Constructing and applying explanatory models in clinical psychology

Julia Pfeiff

In my dissertation project I investigate explanatory models of mental disorders in clinical psychology. One main goal is to understand how clinical psychological research and psychotherapeutic practice affect the construction and development of these models.
I am mainly interested in the influence of two factors on the explanations which are given by clinical psychologists: on the one hand, I want to understand the influence of explanatory demands which are rooted in psychotherapeutic practice on model construction. On the other hand, I investigate the role of theoretical demands from psychological research on the further development of these models.
I propose that, as a result of explanatory demands arising from psychotherapeutic practice, the models in question are set up in a way which primarily uses cognitive vocabulary. As has been suggested by Bolton (2007), psychological models of mental disorders usually normalize the individual’s cognitive and behavioral symptoms. It seems that, in most cases of psychological explanation, we can understand normalization as making the individual’s behavior appear more rational.

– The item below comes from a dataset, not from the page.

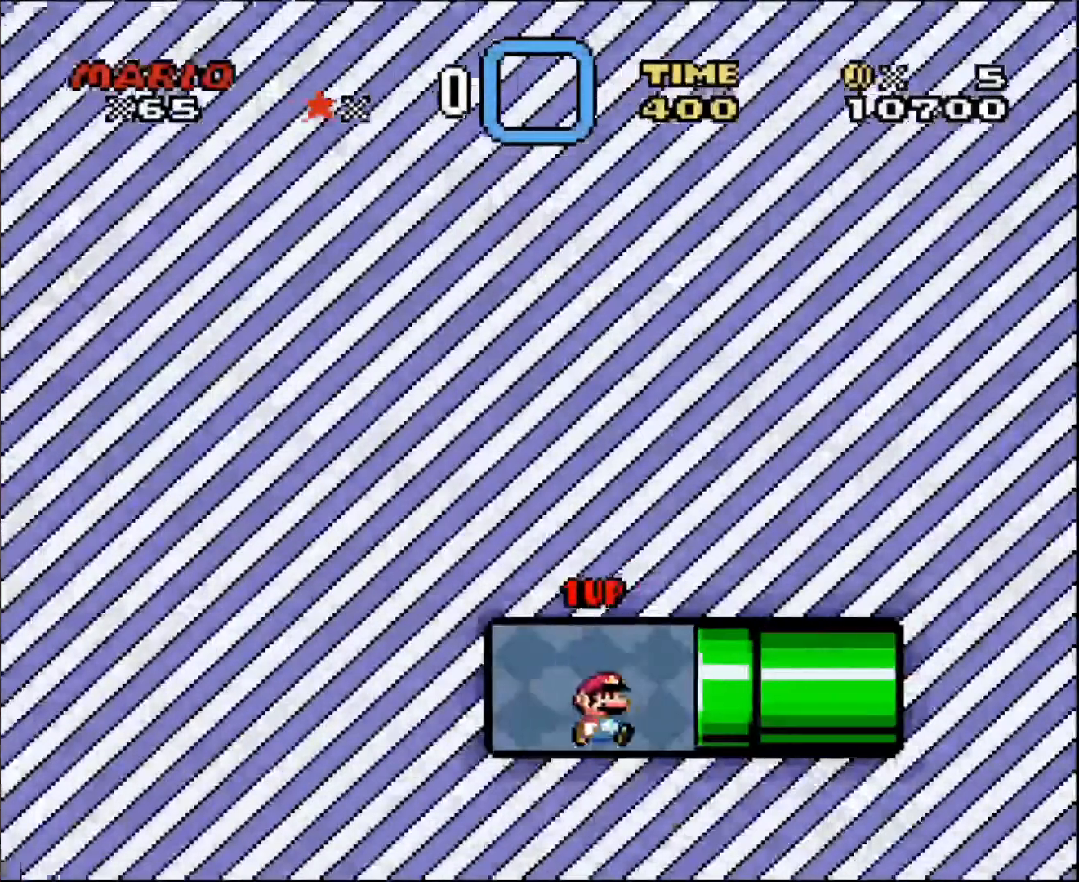
{"buttons": [], "events": [[500, "DPAD_RIGHT", "up"]]}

One of my tasks will be to find out which model of rationality makes sense of this idea that explanatory models normalize the apparently irrational behaviors and thoughts of the patient.
Methodologically, I approach these questions in part by analyzing paradigmatic explanatory models (i.e., Beck’s model of Major Depressive Disorder) that are presented to students in psychology textbooks, and in part by conducting qualitative interviews with researchers working in clinical psychology as well as psychotherapists about their explanatory practices.
What I hope to achieve is a better understanding of the consequences of and the potential problems arising from the fact that explanatory models play a central role both in theoretical research and in therapeutic practice.